Each levels of the vertical axis of each ocean variables are considered a feature. One ocean vertical profile with ocean variables is considered a sample.

All the details of the Profile Classification Modelling (PCM) statistical methodology can be found in Maze et al, 2017.

Illustration

Given a collection of Argo temperature profiles in the North Atlantic, a PCM analysis is applied and produces an optimal set of 8 ocean temperature profile classes. The PCM clusters synthesize the structural information of heat distribution in the North Atlantic. Each clusters objectively define an ocean region where dynamic gives rise to an unique vertical stratification pattern.

_images/graphical-abstract.png

Maze et al, 2017 applied it to the North Atlantic with Argo temperature data. Jones et al, 2019, later applied it to the Southern Ocean, also with Argo temperature data. Rosso et al (in prep) has applied it to the Southern Indian Ocean using both temperature and salinity Argo data.

pyXpcm

pyXpcm is an Python implementation of the PCM method that consumes and produces Xarray objects (xarray.Dataset and xarray.DataArray), hence the x.

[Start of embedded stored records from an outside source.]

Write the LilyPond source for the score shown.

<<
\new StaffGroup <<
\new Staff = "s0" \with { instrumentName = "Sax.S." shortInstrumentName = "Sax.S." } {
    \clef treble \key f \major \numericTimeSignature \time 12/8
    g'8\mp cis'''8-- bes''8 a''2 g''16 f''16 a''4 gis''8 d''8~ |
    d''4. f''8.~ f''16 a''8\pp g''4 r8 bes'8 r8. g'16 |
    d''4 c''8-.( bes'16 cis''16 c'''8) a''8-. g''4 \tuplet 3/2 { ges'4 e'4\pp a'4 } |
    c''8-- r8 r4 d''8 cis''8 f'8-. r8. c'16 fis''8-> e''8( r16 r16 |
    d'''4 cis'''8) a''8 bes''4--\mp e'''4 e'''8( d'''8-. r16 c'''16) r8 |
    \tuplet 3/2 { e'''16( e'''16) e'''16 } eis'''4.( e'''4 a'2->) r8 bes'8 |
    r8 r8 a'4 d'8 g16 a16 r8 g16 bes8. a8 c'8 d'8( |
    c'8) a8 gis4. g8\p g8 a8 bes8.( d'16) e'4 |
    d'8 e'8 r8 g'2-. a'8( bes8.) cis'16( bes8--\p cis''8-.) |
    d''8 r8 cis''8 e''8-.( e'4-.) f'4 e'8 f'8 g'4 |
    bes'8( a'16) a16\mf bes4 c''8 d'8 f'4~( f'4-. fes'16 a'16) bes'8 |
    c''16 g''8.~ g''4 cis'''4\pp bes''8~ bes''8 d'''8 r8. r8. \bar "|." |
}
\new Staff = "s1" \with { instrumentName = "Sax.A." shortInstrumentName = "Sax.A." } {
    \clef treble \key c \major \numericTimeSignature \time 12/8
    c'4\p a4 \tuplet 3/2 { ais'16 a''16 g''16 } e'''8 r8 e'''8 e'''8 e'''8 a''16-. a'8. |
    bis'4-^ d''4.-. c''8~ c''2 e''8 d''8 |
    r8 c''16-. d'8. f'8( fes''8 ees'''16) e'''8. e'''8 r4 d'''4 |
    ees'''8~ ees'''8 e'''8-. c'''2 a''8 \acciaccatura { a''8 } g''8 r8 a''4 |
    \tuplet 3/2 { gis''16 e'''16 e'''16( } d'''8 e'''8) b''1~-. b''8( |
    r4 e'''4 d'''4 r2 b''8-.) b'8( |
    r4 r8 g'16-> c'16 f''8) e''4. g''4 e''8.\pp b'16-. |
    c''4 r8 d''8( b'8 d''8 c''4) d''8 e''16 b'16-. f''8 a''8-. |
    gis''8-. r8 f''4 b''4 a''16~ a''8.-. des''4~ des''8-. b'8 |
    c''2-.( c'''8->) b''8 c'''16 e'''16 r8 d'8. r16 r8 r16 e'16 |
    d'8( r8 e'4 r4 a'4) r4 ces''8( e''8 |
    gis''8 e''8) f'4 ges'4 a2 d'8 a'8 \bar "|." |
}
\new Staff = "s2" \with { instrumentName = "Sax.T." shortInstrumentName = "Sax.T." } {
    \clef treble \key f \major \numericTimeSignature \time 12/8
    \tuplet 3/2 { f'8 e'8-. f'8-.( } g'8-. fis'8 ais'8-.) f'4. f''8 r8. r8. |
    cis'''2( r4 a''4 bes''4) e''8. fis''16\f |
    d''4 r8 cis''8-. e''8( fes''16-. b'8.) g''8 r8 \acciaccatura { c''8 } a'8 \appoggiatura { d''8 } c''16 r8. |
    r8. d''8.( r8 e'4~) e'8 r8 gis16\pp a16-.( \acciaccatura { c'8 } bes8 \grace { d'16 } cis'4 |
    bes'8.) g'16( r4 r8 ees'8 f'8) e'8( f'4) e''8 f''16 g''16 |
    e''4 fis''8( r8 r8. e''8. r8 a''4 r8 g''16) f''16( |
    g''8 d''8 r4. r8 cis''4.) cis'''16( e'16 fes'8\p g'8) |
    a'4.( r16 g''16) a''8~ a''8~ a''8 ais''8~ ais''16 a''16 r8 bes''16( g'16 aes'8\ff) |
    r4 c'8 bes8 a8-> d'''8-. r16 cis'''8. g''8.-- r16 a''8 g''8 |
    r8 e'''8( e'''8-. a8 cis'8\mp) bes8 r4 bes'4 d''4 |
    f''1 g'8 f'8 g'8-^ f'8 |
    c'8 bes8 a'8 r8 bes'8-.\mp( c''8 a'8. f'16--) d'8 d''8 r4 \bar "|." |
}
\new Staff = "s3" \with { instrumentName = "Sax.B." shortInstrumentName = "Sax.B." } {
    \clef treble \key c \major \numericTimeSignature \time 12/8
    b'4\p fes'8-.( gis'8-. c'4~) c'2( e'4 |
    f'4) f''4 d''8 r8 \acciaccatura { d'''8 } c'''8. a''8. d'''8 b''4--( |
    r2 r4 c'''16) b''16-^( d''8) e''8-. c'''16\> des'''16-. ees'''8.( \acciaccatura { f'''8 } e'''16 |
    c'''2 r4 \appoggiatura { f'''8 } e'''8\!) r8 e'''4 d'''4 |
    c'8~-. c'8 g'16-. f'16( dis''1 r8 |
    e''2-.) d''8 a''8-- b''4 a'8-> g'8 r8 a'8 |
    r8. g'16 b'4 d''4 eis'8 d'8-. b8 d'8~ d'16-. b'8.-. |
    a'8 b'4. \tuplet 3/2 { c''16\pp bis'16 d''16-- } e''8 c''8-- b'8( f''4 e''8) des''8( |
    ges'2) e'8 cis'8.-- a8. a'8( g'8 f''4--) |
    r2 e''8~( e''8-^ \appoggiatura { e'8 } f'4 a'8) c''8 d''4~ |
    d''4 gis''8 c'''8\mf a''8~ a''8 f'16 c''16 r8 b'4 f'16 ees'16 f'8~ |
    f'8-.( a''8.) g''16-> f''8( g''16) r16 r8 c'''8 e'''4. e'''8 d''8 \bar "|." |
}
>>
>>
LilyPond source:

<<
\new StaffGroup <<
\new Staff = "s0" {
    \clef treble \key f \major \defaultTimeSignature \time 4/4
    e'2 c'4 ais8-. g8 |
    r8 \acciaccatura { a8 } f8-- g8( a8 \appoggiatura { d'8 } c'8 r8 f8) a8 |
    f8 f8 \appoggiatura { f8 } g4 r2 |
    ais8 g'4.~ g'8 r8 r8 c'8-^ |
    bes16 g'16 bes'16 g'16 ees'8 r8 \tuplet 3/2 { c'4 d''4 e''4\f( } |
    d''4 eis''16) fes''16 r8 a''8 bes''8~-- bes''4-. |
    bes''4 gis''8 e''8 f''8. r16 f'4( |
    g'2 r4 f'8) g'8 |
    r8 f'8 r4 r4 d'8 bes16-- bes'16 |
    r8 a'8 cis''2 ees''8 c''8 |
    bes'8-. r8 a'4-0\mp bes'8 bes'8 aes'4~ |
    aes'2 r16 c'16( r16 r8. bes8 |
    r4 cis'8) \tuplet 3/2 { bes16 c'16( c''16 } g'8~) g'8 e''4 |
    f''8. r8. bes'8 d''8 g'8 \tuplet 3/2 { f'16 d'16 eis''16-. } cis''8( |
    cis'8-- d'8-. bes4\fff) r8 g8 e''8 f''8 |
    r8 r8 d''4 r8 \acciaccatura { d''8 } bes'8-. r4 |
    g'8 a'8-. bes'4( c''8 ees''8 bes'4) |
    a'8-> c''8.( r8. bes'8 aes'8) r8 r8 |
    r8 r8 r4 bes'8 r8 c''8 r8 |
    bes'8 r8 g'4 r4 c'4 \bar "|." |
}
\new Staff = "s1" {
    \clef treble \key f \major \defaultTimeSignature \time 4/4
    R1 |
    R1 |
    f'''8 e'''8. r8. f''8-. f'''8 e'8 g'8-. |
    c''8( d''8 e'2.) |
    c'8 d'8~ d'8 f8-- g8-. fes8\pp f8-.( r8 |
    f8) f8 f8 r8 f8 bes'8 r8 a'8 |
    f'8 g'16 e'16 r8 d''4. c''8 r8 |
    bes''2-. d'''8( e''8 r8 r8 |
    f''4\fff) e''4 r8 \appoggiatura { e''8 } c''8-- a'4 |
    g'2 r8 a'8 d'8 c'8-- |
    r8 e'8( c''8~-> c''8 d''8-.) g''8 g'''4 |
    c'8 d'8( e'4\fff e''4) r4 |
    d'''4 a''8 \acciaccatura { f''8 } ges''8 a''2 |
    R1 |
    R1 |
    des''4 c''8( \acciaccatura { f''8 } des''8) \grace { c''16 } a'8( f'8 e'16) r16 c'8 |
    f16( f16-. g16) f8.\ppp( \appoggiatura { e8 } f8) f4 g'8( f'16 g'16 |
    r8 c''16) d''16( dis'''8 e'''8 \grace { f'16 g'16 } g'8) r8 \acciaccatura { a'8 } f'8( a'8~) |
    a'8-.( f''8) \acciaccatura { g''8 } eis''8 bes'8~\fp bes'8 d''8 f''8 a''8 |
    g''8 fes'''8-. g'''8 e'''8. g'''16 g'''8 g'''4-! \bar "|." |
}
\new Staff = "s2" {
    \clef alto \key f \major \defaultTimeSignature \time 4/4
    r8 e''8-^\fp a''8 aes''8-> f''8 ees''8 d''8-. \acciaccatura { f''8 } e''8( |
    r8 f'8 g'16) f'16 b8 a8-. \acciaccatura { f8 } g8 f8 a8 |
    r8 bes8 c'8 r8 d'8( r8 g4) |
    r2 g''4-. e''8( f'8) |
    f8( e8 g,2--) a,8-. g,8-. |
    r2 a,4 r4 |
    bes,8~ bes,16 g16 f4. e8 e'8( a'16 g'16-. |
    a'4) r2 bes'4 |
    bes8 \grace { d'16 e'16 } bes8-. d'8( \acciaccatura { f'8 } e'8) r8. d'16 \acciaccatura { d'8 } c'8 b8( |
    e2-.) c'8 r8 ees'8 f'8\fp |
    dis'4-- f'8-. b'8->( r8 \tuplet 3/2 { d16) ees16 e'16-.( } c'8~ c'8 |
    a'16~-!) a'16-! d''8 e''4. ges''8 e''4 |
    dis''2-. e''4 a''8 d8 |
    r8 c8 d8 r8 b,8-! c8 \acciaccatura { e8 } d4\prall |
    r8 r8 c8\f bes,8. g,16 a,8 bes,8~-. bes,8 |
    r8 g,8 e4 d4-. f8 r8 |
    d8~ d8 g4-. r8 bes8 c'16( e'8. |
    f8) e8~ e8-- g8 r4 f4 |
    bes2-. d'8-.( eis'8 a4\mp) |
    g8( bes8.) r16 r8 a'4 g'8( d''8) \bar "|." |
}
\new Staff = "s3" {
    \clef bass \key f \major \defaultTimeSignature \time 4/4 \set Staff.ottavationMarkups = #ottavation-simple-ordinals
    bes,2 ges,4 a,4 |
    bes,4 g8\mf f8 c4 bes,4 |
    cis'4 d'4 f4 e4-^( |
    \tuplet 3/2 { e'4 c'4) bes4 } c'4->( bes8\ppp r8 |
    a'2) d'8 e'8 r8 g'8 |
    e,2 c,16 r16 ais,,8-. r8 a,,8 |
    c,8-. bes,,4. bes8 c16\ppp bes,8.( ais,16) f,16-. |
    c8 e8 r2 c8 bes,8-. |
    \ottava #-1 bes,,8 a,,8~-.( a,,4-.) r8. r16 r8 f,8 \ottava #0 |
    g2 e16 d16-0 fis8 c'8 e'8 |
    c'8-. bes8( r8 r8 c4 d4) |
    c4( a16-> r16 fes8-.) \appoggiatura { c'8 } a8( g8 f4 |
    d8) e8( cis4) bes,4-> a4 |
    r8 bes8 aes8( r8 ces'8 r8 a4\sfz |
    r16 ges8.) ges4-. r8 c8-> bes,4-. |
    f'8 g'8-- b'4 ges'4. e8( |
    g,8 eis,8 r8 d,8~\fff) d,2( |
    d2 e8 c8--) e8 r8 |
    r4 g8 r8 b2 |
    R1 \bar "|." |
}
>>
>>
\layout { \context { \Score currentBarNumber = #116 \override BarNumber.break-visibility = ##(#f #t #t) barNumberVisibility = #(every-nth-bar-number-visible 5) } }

With pyXpcm you can conduct a PCM analysis for a collection of profiles (gridded or not), of one or more ocean variables, stored in an xarray.Dataset. pyXpcm also provides basic statistics and plotting functions to get you started with your analysis.

The philosophy of the pyXpcm toolbox is to create and be able to use a PCM from and on different ocean datasets and variables. In order to achieve this, a PCM is created with information about ocean variables to classify and the vertical axis of these variables. Then this PCM can be fitted and subsequently classify ocean profiles from any datasets, as long as it contains the PCM variables.

The pyXpcm procedure is to preprocess (stack, scale, reduce and combine data) and then to fit a classifier on data. Once the model is fitted pyXpcm can classify data. The library uses many language and logic from Scikit-learn but doesn’t inherit from a sklearn.BaseEstimator.